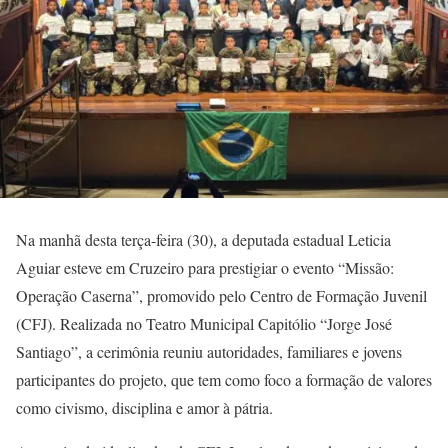
Na manhã desta terça-feira (30), a deputada estadual Leticia
Aguiar esteve em Cruzeiro para prestigiar o evento “Missão:
Operação Caserna”, promovido pelo Centro de Formação Juvenil
(CFJ). Realizada no Teatro Municipal Capitólio “Jorge José
Santiago”, a cerimônia reuniu autoridades, familiares e jovens
participantes do projeto, que tem como foco a formação de valores
como civismo, disciplina e amor à pátria.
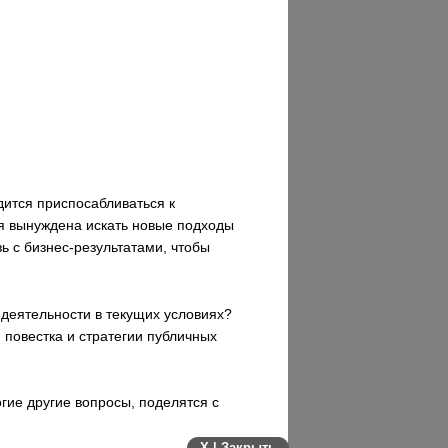
ится приспосабливаться к
я вынуждена искать новые подходы
ь с бизнес-результатами, чтобы
деятельности в текущих условиях?
 повестка и стратегии публичных
гие другие вопросы, поделятся с
X | Закрыть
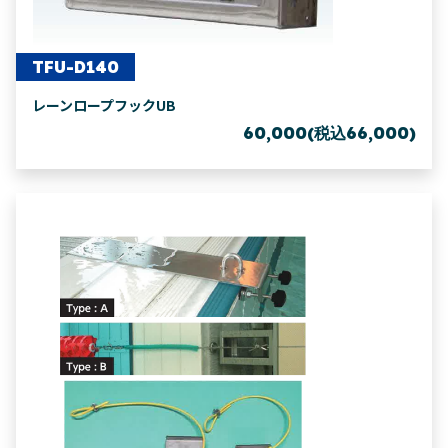
TFU-D140
レーンロープフックUB
60,000(税込66,000)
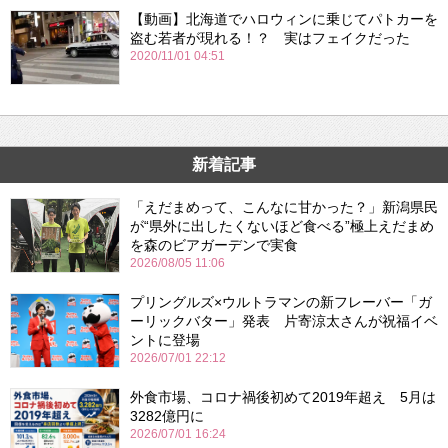
【動画】北海道でハロウィンに乗じてパトカーを
盗む若者が現れる！？ 実はフェイクだった
2020/11/01 04:51
新着記事
「えだまめって、こんなに甘かった？」新潟県民
が“県外に出したくないほど食べる”極上えだまめ
を森のビアガーデンで実食
2026/08/05 11:06
プリングルズ×ウルトラマンの新フレーバー「ガ
ーリックバター」発表 片寄涼太さんが祝福イベ
ントに登場
2026/07/01 22:12
外食市場、コロナ禍後初めて2019年超え 5月は
3282億円に
2026/07/01 16:24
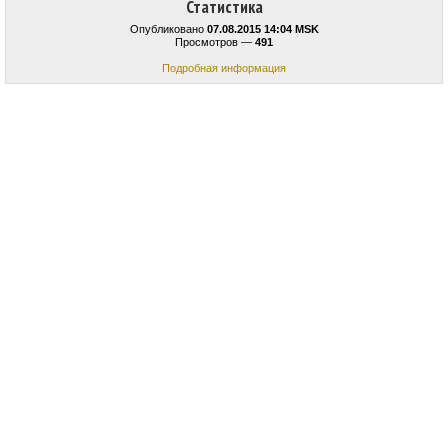
Статистика
Опубликовано
07.08.2015 14:04 MSK
Просмотров —
491
Подробная информация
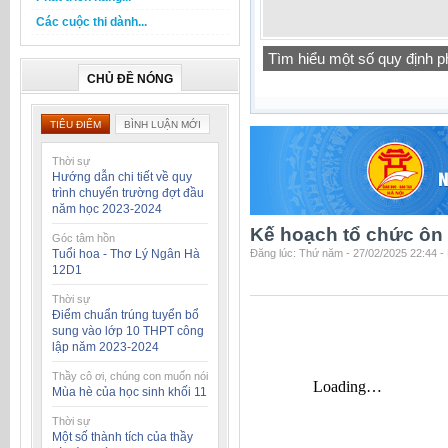
Các cuộc thi dành...
Tìm hiểu một số quy định 
CHỦ ĐỀ NÓNG
TIÊU ĐIỂM
BÌNH LUẬN MỚI
Thời sự
Hướng dẫn chi tiết về quy
trình chuyển trường đợt đầu
năm học 2023-2024
Kế hoạch tổ chức ôn 
Góc tâm hồn
Tuổi hoa - Thơ Lý Ngân Hà
Đăng lúc: Thứ năm - 27/02/2025 22:44 -
12D1
Thời sự
Điểm chuẩn trúng tuyển bổ
sung vào lớp 10 THPT công
lập năm 2023-2024
Thầy cô ơi, chúng con muốn nói
Mùa hè của học sinh khối 11
Thời sự
Một số thành tích của thầy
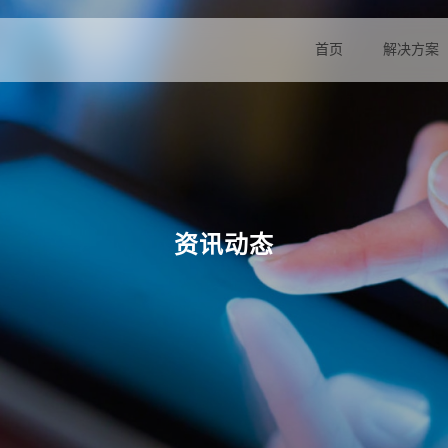
首页
解决方案
资讯动态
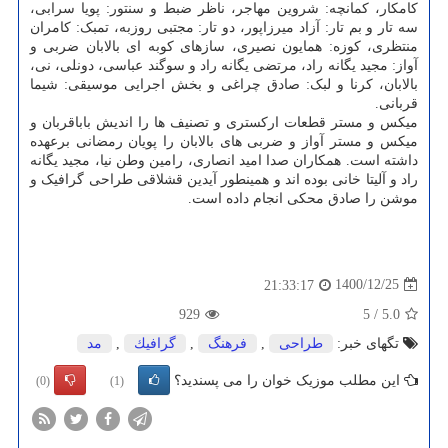
کامکار، کمانچه: شروین مهاجر، ناظر ضبط و سنتور: پویا سرابی،
سه تار و بم تار: آزاد میرزاپور، دو تار: مجتبی روزبه، تمبک: کامران
منتظری، کوزه: همایون نصیری، سازهای کوبه ای بالابان ضربی و
آواز: مجید یگانه راد، مرتضی یگانه راد و سوگند عباسی، دونلی، نی،
بالابان، کرنا و لبک: صادق چراغی و بخش اجرایی موسیقی: شیما
قربانی.
میکس و مستر قطعات ارکستری و تصنیف ها را اندیش باباقربان و
میکس و مستر آواز و ضربی های بالابان را پویان رمضانی برعهده
داشته است. همکاران صدا امید انصاری، رامین وطن نیا، مجید یگانه
راد و آلیتا خانی بوده اند و همینطور آیدین قشلاقی طراحی گرافیک و
موشن را صادق محکی انجام داده است.
1400/12/25
21:33:17
929
5
/
5.0
تگهای خبر:
طراحی
,
فرهنگ
,
گرافیك
,
مد
این مطلب موزیک خوان را می پسندید؟
(0)
(1)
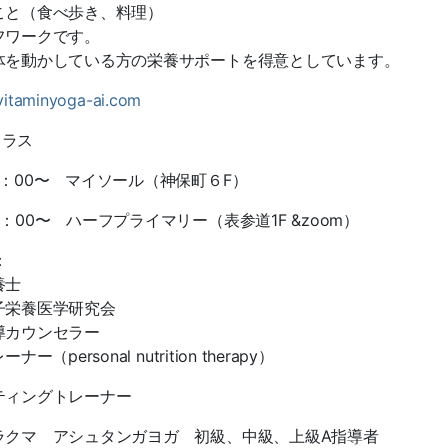
こと（食べ歩き、料理）
フワークです。
体を動かしている方の栄養サポートを得意としています。
/vitaminyoga-ai.com
クラス
7：00〜 マイソール（神保町６F）
：00〜 ハーフプライマリー（表参道1F &zoom）
：
養士
子栄養医学研究会
導カウンセラー
ナー（personal nutrition therapy）
ティングトレーナー
ラクマ アシュタンガヨガ 初級、中級、上級A指導者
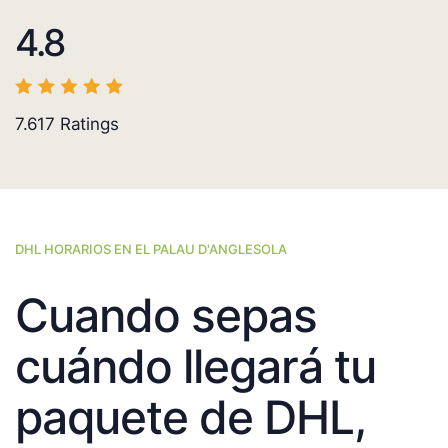
4.8
7.617
Ratings
DHL HORARIOS EN EL PALAU D'ANGLESOLA
Cuando sepas
cuándo llegará tu
paquete de DHL,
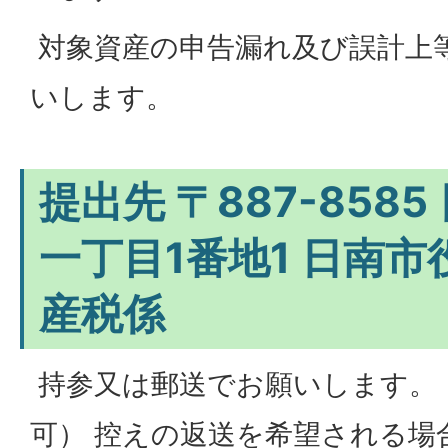
対象資産の申告漏れ及び誤計上
いします。
提出先 〒887-858
一丁目1番地1 日南市
産税係
持参又は郵送でお願いします。
可） 控えの返送を希望される場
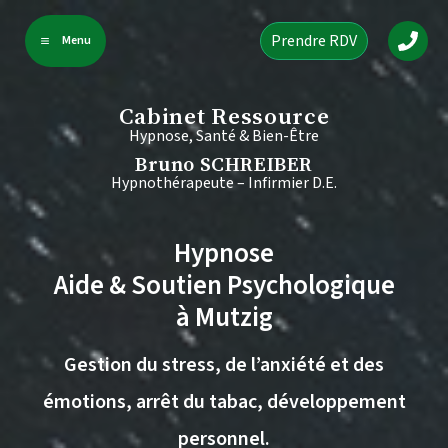
Aller
Prendre RDV
Menu
au
contenu
Cabinet Ressource
Hypnose, Santé & Bien-Être
Bruno SCHREIBER
Hypnothérapeute – Infirmier D.E.
Hypnose
Aide & Soutien Psychologique
à Mutzig
Gestion du stress, de l’anxiété et des
émotions, arrêt du tabac, développement
personnel.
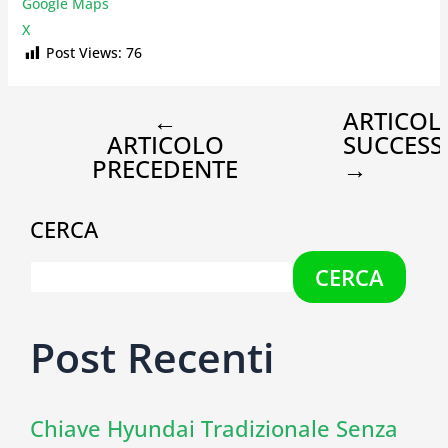
Google Maps
X
Post Views:
76
←
ARTICOL
ARTICOLO
SUCCESS
PRECEDENTE
→
CERCA
CERCA
Post Recenti
Chiave Hyundai Tradizionale Senza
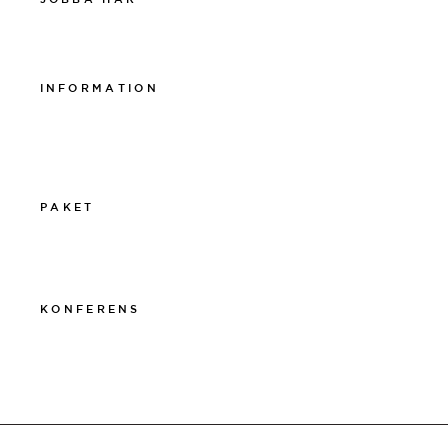
Work at The Lamp
INFORMATION
Integritetspolicy
Visselblåsarpolicy
Cookiepolicy
PAKET
011-12 20 10
info@thelamphotel.se
KONFERENS
011-12 20 10
info@thelamphotel.se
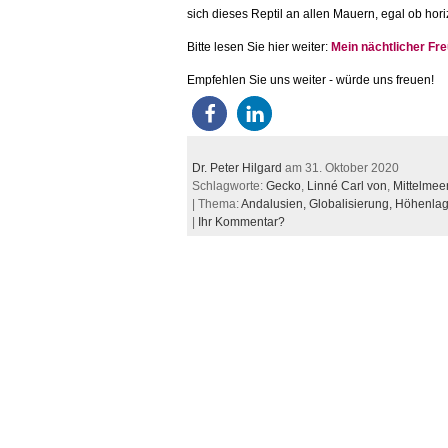
sich dieses Reptil an allen Mauern, egal ob ho
Bitte lesen Sie hier weiter:
Mein nächtlicher Fr
Empfehlen Sie uns weiter - würde uns freuen!
Dr. Peter Hilgard
am 31. Oktober 2020
Schlagworte:
Gecko
,
Linné Carl von
,
Mittelmee
| Thema:
Andalusien,
Globalisierung,
Höhenla
|
Ihr Kommentar?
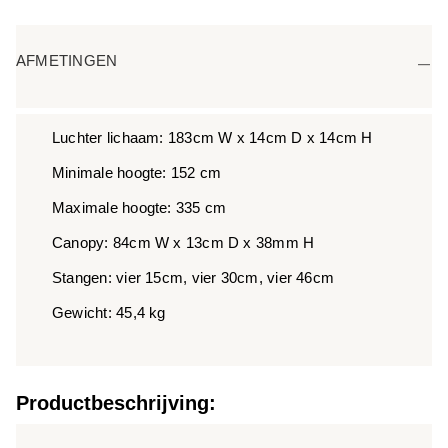
AFMETINGEN
Luchter lichaam: 183cm W x 14cm D x 14cm H
Minimale hoogte: 152 cm
Maximale hoogte: 335 cm
Canopy: 84cm W x 13cm D x 38mm H
Stangen: vier 15cm, vier 30cm, vier 46cm
Gewicht: 45,4 kg
Productbeschrijving:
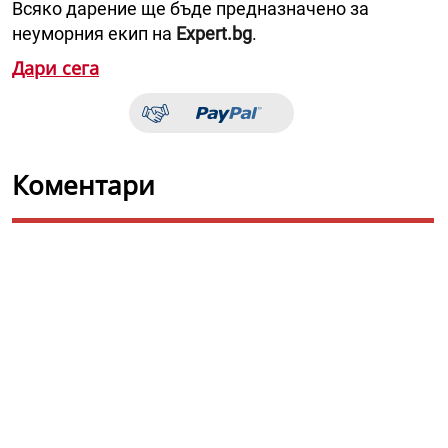
Всяко дарение ще бъде предназначено за
неуморния екип на
Expert.bg
.
Дари сега
Коментари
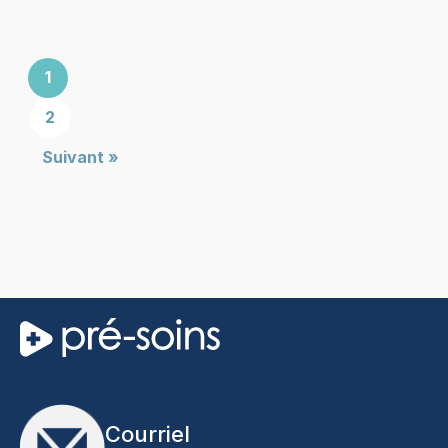
1
2
Suivant »
Courriel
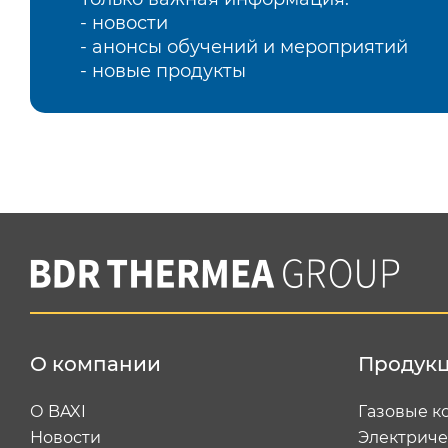
- новости
- анонсы обучений и мероприятий
- новые продукты
О компании
Продук
О BAXI
Газовые к
Новости
Электриче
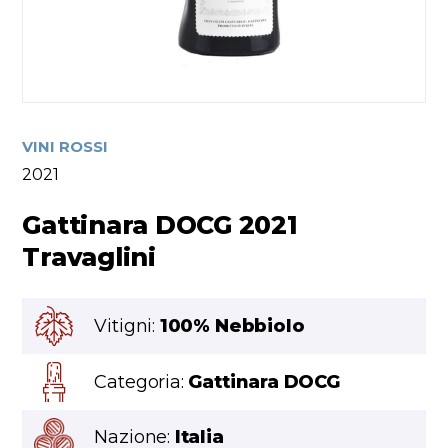
VINI ROSSI
2021
Gattinara DOCG 2021
Travaglini
Vitigni:
100% Nebbiolo
Categoria:
Gattinara DOCG
Nazione:
Italia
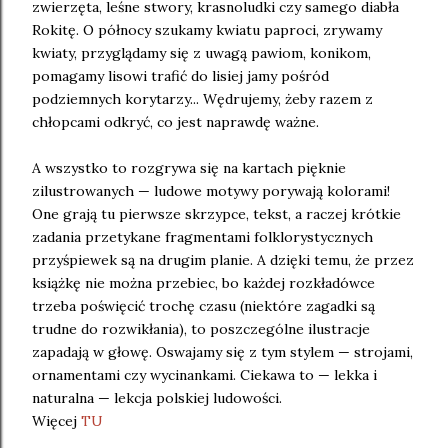
zwierzęta, leśne stwory, krasnoludki czy samego diabła
Rokitę. O północy szukamy kwiatu paproci, zrywamy
kwiaty, przyglądamy się z uwagą pawiom, konikom,
pomagamy lisowi trafić do lisiej jamy pośród
podziemnych korytarzy... Wędrujemy, żeby razem z
chłopcami odkryć, co jest naprawdę ważne.
A wszystko to rozgrywa się na kartach pięknie
zilustrowanych — ludowe motywy porywają kolorami!
One grają tu pierwsze skrzypce, tekst, a raczej krótkie
zadania przetykane fragmentami folklorystycznych
przyśpiewek są na drugim planie. A dzięki temu, że przez
książkę nie można przebiec, bo każdej rozkładówce
trzeba poświęcić trochę czasu (niektóre zagadki są
trudne do rozwikłania), to poszczególne ilustracje
zapadają w głowę. Oswajamy się z tym stylem — strojami,
ornamentami czy wycinankami. Ciekawa to — lekka i
naturalna — lekcja polskiej ludowości.
Więcej
TU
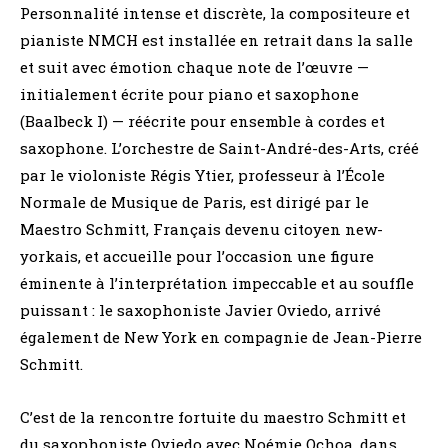
Personnalité intense et discrète, la compositeure et
pianiste NMCH est installée en retrait dans la salle
et suit avec émotion chaque note de l’œuvre —
initialement écrite pour piano et saxophone
(Baalbeck I) — réécrite pour ensemble à cordes et
saxophone. L’orchestre de Saint-André-des-Arts, créé
par le violoniste Régis Ytier, professeur à l’École
Normale de Musique de Paris, est dirigé par le
Maestro Schmitt, Français devenu citoyen new-
yorkais, et accueille pour l’occasion une figure
éminente à l’interprétation impeccable et au souffle
puissant : le saxophoniste Javier Oviedo, arrivé
également de New York en compagnie de Jean-Pierre
Schmitt.
C’est de la rencontre fortuite du maestro Schmitt et
du saxophoniste Oviedo avec Noémie Ochoa, dans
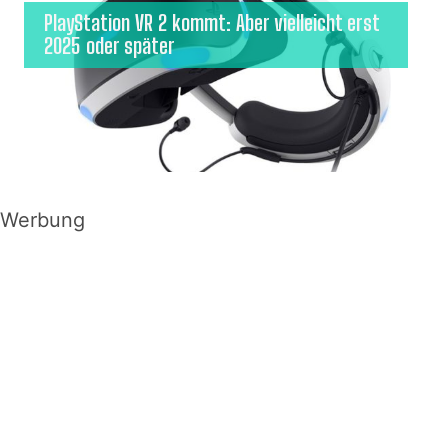
PlayStation VR 2 kommt: Aber vielleicht erst
2025 oder später
Werbung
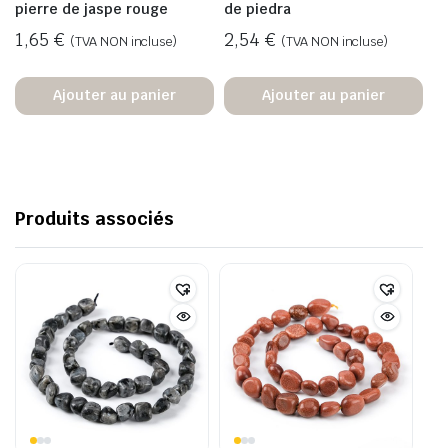
pierre de jaspe rouge
de piedra
1,65
€
2,54
€
(TVA NON incluse)
(TVA NON incluse)
Ajouter au panier
Ajouter au panier
Produits associés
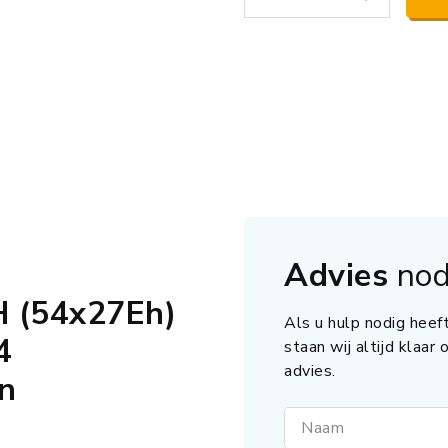
Advies
nod
 (54x27Eh)
Als u hulp nodig heeft
4
staan wij altijd klaar
advies.
en
Naam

--------

▶ _Written task_
Copy the lines of the data word for word, starting at the line that contains "PlayStation VR 2 kommt: Aber vielleicht erst" and ending at the last line of the data, with both ends included. Leave the pictures out of your answer.

▶ _Written response_
PlayStation VR 2 kommt: Aber vielleicht erst
2025 oder später
Werbung
pierre de jaspe rouge
de piedra
1,65
€
2,54
€
(TVA NON incluse)
(TVA NON incluse)
Ajouter au panier
Ajouter au panier
Produits associés
Advies
nod
 (54x27Eh)
Als u hulp nodig heeft
4
staan wij altijd klaar
advies.
en
Naam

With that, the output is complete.